【モータ編(3)】電磁力!磁石と電気で物を動かすことができる?
こんにちは、東北制御です。
モータ編も今回で三回目ですが、今回もまだモータには辿り着きません。
ですがほぼほぼモータのおはなしです。ここを抑えれば次回以降の理解が格段に楽になります。
今回は「電磁力」のおはなしです。
電磁力って?
第一回の「誰でもわかる電磁石!」では電流が磁石になることを知りました。
次の第二回「やさしく読み解く電磁誘導」では、磁石を使って電流を発生させることに成功しましたね。
コイルを回転させ、磁束を乱すことでも電流が発生したわけですが・・・逆に、電流と磁石を用いて物を動かすこともできるのではないでしょうか。
そんな発想の元で発見されたのが電磁力です。
しかしもって、なぜ電流と磁界から力が生まれるのか・・・その原因を探っていきましょう。
力が生まれる理由
前回までと同じように、図を見ながらゆっくり考えていきます。
今、二つの磁石の間に、電流の流れる導体を置いたところを想定します。
こんな感じです。
この導体をちょんぎって、Aから見た場面を想像してみましょう。
各場所の力はこのように働いています。
第一回と同じようにこれらの力を纏めてみましょう。
重なる部分の磁界は密になり、打ち消しあう部分の磁界は疎になります。
するとこんな感じになります。
ですが第二回でも出てきたように、自然は元の状態に戻りたがる性質があります。
片一方に大きな力が働けばそれを打ち消すように働き、片一方の力が弱まれば、それを補うように働きます。
今回の場合もそうです。
磁界は均衡な状態に戻ろうとするため、密だった部分が疎になった部分に流れ込もうとし、上向きの力が働きます。
ちょうどバネのようなイメージでしょうか。
電磁力はこのようにして発生します。
便利なフレミング左手の法則
電磁力の発生する理由は分かりました。
確かに順を追って考えていくと、力がどちらに働くか分かるのですが、逐一こんなことを考えていたら大変ですね。

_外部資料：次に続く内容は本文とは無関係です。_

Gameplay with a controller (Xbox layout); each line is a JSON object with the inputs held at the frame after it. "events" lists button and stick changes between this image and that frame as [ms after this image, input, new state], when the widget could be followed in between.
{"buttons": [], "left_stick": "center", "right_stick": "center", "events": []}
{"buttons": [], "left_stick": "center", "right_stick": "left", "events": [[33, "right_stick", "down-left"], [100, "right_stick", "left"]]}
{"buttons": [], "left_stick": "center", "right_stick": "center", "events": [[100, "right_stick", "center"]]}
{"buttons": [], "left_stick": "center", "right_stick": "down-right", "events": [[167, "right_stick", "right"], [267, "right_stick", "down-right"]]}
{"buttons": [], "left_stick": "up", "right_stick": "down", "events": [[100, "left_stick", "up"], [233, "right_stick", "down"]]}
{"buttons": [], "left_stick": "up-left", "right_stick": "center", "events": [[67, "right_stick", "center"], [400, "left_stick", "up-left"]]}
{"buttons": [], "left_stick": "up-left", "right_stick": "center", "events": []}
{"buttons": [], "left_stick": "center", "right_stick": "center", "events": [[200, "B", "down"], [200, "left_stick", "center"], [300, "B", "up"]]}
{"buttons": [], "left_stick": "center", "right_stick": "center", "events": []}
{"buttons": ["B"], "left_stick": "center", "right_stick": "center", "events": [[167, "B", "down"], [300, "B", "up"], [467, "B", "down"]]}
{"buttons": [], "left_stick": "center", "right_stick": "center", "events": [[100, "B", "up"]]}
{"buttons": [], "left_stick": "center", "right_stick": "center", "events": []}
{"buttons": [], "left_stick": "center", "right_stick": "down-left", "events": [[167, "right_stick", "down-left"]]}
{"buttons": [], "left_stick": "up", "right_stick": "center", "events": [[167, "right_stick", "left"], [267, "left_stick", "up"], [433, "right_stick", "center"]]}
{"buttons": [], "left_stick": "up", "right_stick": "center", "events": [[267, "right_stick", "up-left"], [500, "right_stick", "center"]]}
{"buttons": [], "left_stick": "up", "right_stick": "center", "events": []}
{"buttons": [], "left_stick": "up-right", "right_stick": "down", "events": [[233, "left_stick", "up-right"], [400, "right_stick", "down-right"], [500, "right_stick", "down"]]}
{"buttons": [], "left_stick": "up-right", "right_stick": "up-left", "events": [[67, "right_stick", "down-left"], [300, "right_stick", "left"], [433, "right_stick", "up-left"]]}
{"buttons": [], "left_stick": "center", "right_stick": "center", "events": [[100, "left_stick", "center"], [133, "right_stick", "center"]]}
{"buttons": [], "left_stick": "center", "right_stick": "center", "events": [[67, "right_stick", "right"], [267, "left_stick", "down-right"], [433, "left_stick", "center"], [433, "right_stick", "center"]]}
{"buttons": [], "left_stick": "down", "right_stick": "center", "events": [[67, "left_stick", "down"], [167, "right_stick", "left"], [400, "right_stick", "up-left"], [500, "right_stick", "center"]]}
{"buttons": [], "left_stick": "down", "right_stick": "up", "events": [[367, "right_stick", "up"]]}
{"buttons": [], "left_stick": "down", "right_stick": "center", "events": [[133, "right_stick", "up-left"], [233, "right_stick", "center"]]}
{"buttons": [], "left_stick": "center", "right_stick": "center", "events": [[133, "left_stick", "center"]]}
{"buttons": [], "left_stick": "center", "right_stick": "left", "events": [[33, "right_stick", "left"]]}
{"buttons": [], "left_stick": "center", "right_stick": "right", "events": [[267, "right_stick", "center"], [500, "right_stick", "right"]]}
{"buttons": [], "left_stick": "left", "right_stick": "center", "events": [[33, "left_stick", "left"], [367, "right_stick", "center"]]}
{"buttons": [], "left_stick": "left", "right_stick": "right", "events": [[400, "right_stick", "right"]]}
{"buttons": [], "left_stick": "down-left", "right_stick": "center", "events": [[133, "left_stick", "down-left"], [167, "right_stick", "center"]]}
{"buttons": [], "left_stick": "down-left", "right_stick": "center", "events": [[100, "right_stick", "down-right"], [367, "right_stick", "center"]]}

ごちゃごちゃになってしまいそうです。
ここで登場するのが教科書でおなじみ、フレミング左手の法則です。
非常に指が辛いことに定評のあるこの体勢ですが、用いることで簡単に力の向きを知ることができます。
親指から力、磁界、電流の向きを指しています。
ちょっと分かりにくいかと思うので、実例を見てみましょう。
このような場合、どの向きに力が働いているかお分かりになりますか?
実際に手を動かして、自分で確認してみましょう。
答えはこちらです。
そう、下向きです!
第一回でも見たように、磁束はN極からS極に向かうので、この図だと左から右に向かいます。
それに電流の方向を当てはめてやれば、自ずと力の向きが分かるはずです。
この法則を使えば、簡単に力の向きを知ることができますね。
難点といえばちょっと指が辛いことだけです。
ちなみに、フレミング右手の法則というものも存在しています。
こちらは誘導起電力の方向を求めるために使われ、中指が起電力の向きを表します。
なお、余談ですがこの法則、学生たちが各力の向きを理解するのに苦しんだため、大学教授のフレミング氏が考案したものだそうです。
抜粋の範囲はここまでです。